▶ **Work request**: Leaving out the pictures, return word for word the stretch of entries below from the line holding "or two cells'" through the line holding "EM sections xy, xy-40, xy-80, xy-120, xy-160, xy-200, in".

[Saved entries]

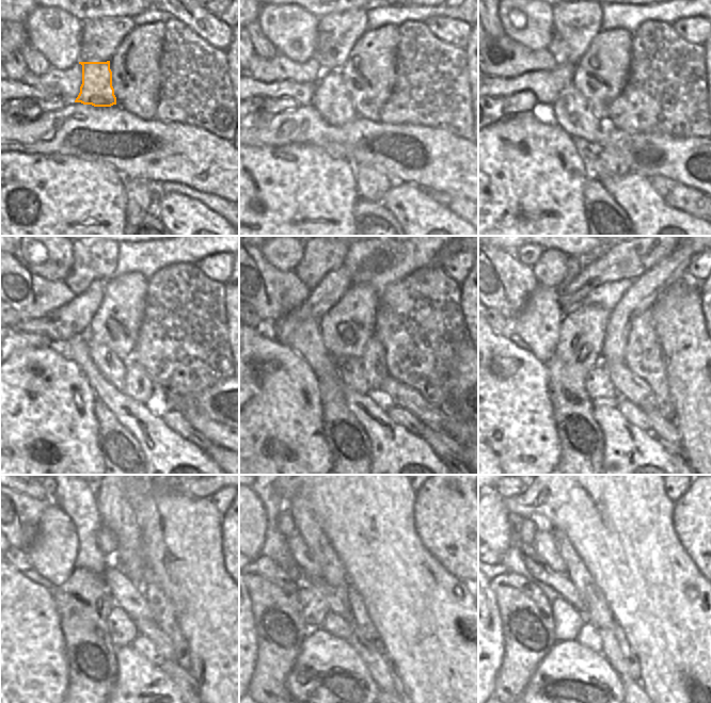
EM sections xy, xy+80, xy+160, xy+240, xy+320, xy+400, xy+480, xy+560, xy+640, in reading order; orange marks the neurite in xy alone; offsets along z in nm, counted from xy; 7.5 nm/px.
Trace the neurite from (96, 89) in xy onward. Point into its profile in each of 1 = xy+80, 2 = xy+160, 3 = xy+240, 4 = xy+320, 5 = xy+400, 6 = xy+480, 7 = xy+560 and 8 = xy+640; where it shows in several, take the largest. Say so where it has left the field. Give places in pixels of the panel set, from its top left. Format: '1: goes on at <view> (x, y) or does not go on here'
1: goes on at xy+80 (331, 98)
2: goes on at xy+160 (571, 110)
3: goes on at xy+240 (112, 368)
4: goes on at xy+320 (350, 369)
5: goes on at xy+400 (598, 383)
6: goes on at xy+480 (122, 627)
7: goes on at xy+560 (342, 627)
8: goes on at xy+640 (587, 636)

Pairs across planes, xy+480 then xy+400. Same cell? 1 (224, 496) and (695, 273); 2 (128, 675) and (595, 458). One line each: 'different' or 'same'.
1: same
2: different

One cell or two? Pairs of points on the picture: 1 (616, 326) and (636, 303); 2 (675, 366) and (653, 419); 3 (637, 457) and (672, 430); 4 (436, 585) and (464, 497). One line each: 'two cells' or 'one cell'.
1: one cell
2: two cells
3: two cells
4: two cells

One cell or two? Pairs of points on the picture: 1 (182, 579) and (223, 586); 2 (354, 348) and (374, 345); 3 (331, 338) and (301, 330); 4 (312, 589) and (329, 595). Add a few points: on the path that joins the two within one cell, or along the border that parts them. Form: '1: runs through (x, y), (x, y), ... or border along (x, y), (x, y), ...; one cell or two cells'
1: runs through (192, 579), (201, 586), (212, 586); one cell
2: border along (374, 334), (368, 340), (361, 357); two cells
3: border along (321, 338), (333, 360); two cells
4: border along (317, 584), (317, 589), (324, 598); two cells

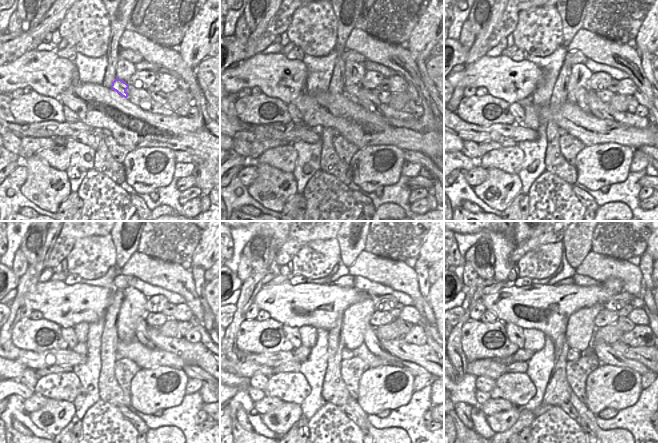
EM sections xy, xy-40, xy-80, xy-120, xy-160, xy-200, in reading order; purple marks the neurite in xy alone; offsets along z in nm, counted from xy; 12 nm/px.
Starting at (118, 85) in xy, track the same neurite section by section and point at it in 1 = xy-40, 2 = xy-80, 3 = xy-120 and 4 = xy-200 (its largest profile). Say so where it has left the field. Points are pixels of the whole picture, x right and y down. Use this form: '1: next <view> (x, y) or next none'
1: next xy-40 (350, 92)
2: next xy-80 (581, 94)
3: next xy-120 (141, 327)
4: next xy-200 (606, 354)

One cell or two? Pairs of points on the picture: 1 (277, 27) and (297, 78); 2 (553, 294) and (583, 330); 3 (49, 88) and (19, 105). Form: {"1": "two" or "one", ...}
{"1": "two", "2": "two", "3": "two"}

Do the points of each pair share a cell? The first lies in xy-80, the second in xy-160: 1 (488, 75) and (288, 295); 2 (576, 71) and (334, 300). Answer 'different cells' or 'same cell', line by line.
1: same cell
2: different cells

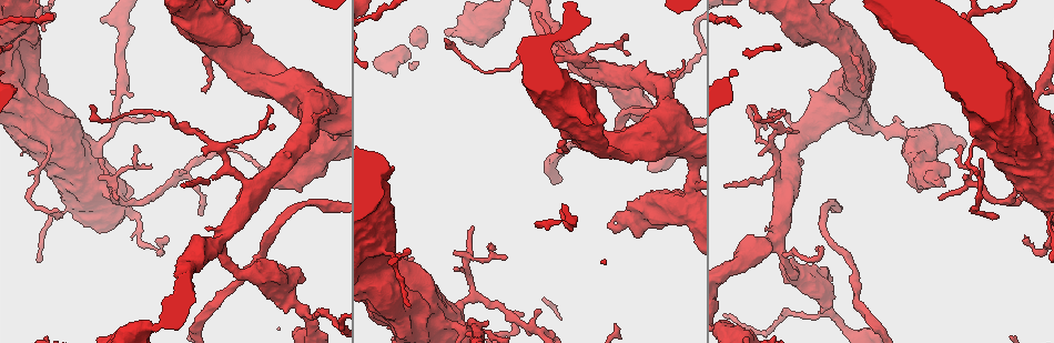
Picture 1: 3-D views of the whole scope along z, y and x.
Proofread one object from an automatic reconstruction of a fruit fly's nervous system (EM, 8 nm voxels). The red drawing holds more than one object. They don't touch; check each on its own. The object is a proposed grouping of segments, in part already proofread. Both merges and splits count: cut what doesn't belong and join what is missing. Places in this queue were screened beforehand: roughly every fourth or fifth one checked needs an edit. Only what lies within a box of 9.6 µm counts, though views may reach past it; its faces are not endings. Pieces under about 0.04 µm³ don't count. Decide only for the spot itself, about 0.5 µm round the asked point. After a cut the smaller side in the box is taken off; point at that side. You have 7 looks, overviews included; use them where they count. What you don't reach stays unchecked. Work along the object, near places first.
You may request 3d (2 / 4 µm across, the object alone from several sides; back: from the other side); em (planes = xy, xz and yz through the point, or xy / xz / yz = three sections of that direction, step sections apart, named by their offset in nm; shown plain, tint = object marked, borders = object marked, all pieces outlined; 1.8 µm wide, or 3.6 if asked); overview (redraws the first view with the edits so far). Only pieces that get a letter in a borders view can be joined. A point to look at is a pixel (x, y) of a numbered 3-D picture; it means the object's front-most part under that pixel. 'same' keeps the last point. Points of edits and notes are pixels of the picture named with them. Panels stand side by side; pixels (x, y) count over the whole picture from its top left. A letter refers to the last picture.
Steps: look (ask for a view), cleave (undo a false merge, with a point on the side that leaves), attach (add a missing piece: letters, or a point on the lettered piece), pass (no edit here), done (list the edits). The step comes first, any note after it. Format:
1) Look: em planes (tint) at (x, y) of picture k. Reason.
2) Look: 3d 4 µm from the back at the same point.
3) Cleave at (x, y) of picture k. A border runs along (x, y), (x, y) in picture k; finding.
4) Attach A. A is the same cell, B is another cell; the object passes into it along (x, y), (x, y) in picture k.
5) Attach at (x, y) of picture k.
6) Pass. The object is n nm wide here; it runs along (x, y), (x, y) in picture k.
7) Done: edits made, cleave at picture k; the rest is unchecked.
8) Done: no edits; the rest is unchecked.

Look: 3d 4 µm at (494, 15) of picture 1. Sudden change in width.

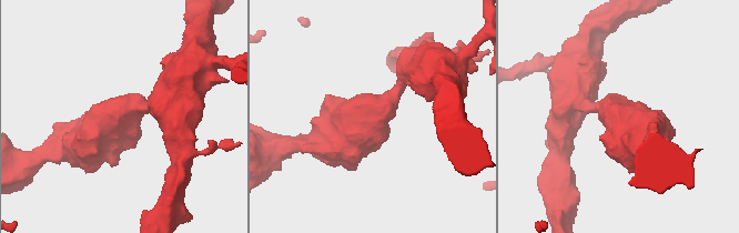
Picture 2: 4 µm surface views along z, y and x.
Look: em 3.6 µm xz step 4 (borders) at (125, 113) of picture 2. Shape alone is not enough.

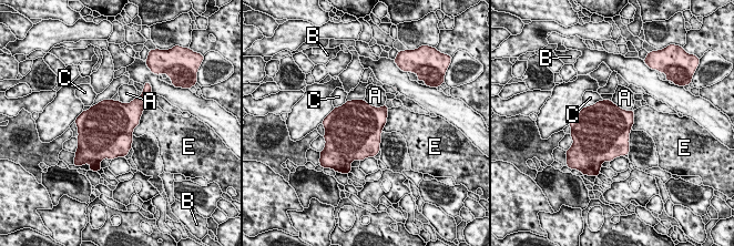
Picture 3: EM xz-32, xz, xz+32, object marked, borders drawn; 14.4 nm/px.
Pass. A, B, C and E are other cells; a border runs along (611, 100), (625, 110), (632, 110) in picture 3; all the same neuron.

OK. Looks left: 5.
Look: em xz step 8 (borders) at (611, 224) of picture 1. Thick end.

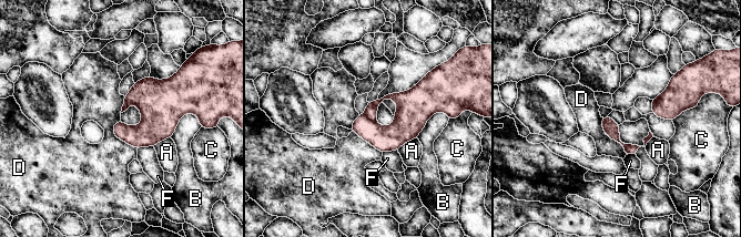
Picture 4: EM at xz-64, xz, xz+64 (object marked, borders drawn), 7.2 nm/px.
Pass. A, B, C, D and F are other cells; a border runs along (601, 117), (604, 132), (627, 154) in picture 4; none of them fits.

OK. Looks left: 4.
Look: em xz step 4 (borders) at (836, 323) of picture 1. Thin arm on a thick one.

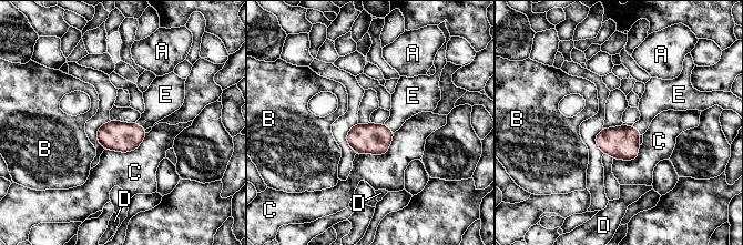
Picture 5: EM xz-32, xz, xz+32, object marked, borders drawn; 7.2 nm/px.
Attach E. E is the same cell, A, B, C and D are other cells; the object passes into it along (364, 139), (389, 129), (408, 100) in picture 5; the neuron continues.

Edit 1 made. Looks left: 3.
Done: edits made, attach at picture 5; the rest is unchecked.

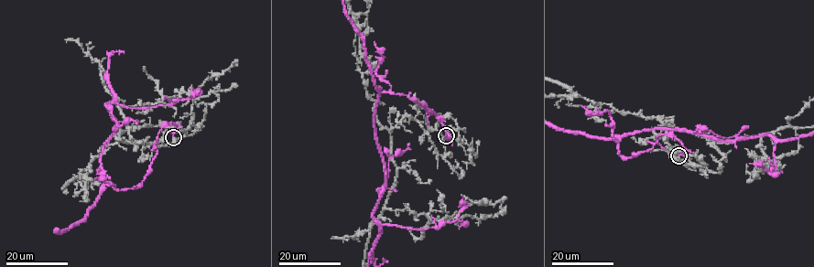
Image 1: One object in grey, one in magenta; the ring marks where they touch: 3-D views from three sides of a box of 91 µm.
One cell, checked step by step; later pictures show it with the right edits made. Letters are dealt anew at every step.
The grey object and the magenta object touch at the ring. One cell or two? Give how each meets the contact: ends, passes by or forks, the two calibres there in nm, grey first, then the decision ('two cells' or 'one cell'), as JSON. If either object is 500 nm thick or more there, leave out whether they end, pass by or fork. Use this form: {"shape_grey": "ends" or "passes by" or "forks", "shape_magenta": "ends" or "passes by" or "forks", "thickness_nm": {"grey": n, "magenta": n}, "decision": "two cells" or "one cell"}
{"shape_grey": "ends", "shape_magenta": "ends", "thickness_nm": {"grey": 180, "magenta": 160}, "decision": "two cells"}

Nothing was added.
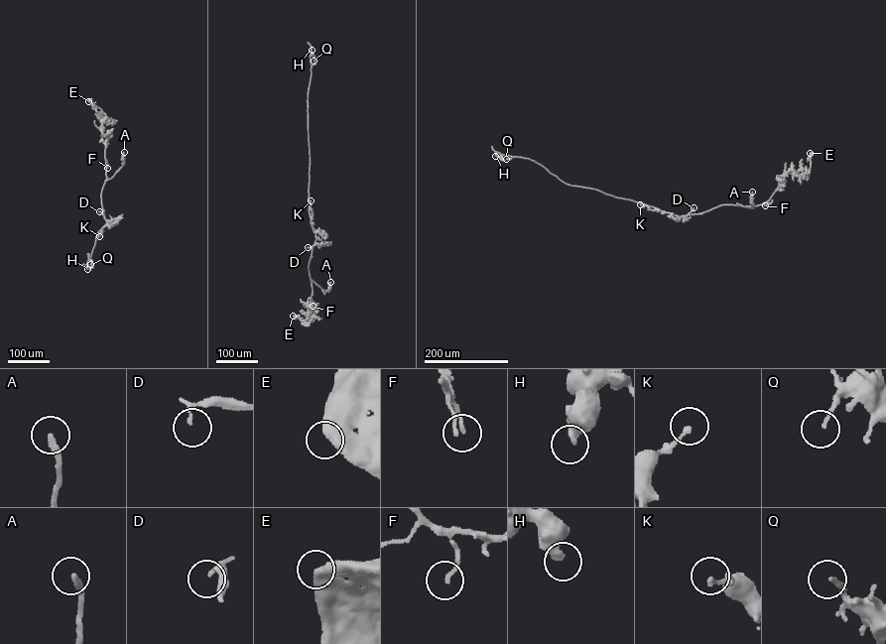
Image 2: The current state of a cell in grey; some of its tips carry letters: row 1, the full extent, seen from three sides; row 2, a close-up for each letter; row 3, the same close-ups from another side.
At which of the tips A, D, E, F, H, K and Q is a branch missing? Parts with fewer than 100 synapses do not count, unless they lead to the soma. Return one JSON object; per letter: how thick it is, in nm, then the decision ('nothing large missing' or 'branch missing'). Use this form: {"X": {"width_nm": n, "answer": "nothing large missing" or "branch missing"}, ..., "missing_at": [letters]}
{"A": {"width_nm": 220, "answer": "branch missing"}, "D": {"width_nm": 140, "answer": "branch missing"}, "E": {"width_nm": 600, "answer": "nothing large missing"}, "F": {"width_nm": 120, "answer": "nothing large missing"}, "H": {"width_nm": 480, "answer": "nothing large missing"}, "K": {"width_nm": 180, "answer": "nothing large missing"}, "Q": {"width_nm": 130, "answer": "nothing large missing"}, "missing_at": ["A", "D"]}

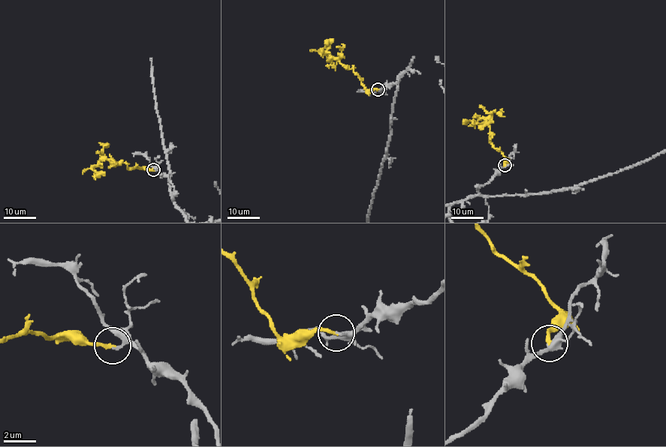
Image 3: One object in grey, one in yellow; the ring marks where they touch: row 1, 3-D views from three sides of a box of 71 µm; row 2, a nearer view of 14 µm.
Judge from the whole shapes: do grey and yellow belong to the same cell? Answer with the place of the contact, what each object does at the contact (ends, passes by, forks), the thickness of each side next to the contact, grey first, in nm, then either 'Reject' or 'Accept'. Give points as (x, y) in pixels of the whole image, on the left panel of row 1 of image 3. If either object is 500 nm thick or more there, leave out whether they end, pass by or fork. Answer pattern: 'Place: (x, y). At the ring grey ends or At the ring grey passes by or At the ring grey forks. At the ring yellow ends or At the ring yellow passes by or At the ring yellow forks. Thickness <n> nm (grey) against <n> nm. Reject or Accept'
Place: (153, 169). At the ring grey ends. At the ring yellow ends. Thickness 160 nm (grey) against 200 nm. Accept

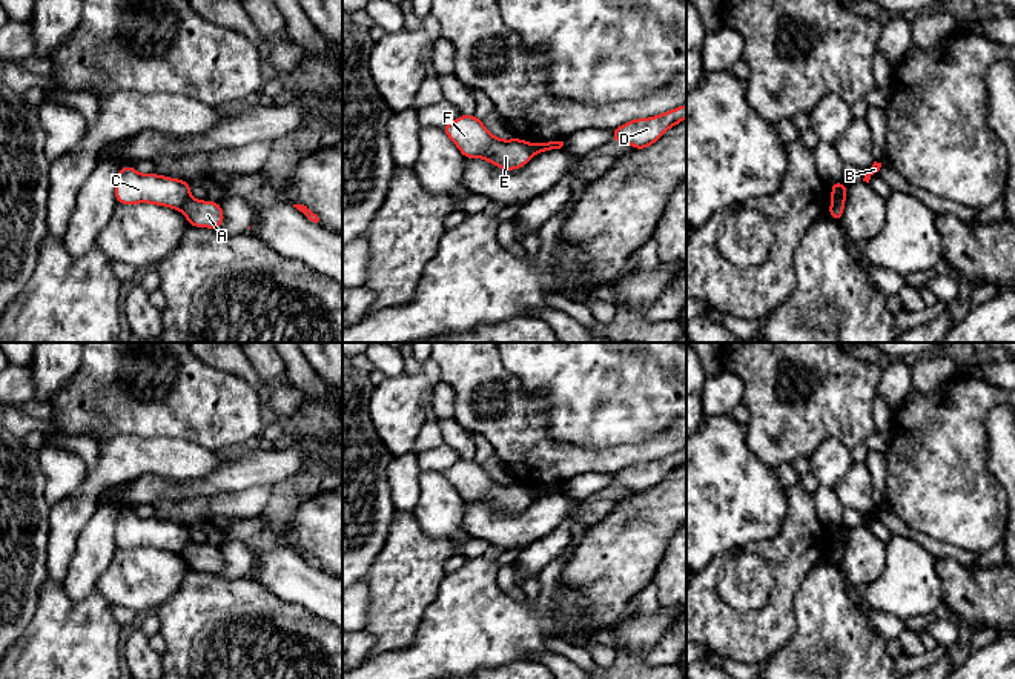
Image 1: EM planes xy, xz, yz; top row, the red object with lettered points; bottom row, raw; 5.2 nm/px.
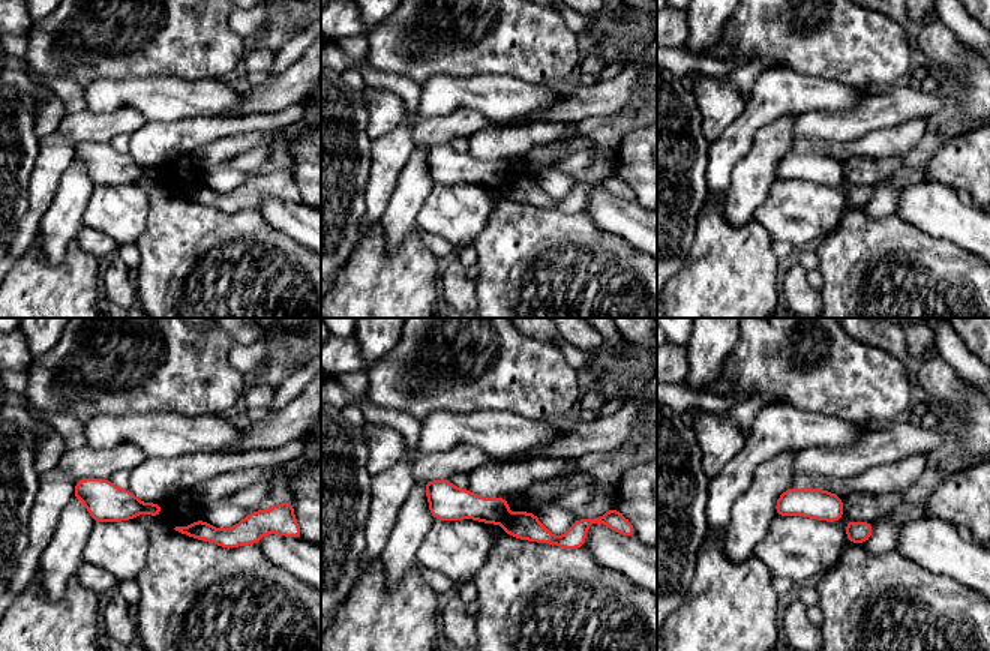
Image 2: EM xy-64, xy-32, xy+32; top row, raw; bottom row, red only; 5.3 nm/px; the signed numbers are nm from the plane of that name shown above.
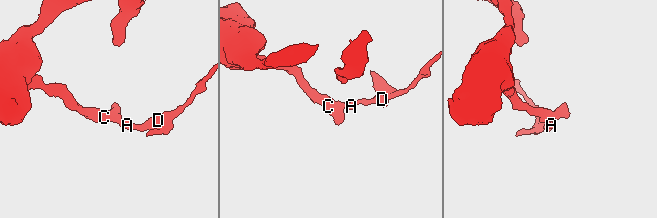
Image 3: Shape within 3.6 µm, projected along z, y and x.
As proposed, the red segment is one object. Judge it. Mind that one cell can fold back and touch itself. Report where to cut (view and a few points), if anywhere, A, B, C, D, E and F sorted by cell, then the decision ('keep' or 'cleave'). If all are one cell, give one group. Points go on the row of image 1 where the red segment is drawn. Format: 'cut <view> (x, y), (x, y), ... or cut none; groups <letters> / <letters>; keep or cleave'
cut xy (189, 197), (180, 209); groups A D / B C E F; cleave

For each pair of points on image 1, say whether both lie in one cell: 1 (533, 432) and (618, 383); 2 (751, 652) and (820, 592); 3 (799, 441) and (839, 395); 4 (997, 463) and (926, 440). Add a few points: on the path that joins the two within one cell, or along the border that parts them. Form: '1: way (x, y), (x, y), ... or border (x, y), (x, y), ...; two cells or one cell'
1: border (524, 397), (547, 417), (556, 440), (576, 446); two cells
2: border (803, 578), (794, 599), (796, 633), (780, 647); two cells
3: way (803, 430), (828, 406); one cell
4: border (985, 424), (988, 437), (986, 469), (998, 483); two cells

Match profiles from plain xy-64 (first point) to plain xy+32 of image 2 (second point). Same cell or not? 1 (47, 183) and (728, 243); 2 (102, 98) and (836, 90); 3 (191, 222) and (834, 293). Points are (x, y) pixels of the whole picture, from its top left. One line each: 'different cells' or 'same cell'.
1: different cells
2: same cell
3: same cell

▶ **Solution for this task**:
One cell or two? Pairs of points on the picture: 1 (182, 579) and (223, 586); 2 (354, 348) and (374, 345); 3 (331, 338) and (301, 330); 4 (312, 589) and (329, 595). Add a few points: on the path that joins the two within one cell, or along the border that parts them. Form: '1: runs through (x, y), (x, y), ... or border along (x, y), (x, y), ...; one cell or two cells'
1: runs through (192, 579), (201, 586), (212, 586); one cell
2: border along (374, 334), (368, 340), (361, 357); two cells
3: border along (321, 338), (333, 360); two cells
4: border along (317, 584), (317, 589), (324, 598); two cells

EM sections xy, xy-40, xy-80, xy-120, xy-160, xy-200, in reading order; purple marks the neurite in xy alone; offsets along z in nm, counted from xy; 12 nm/px.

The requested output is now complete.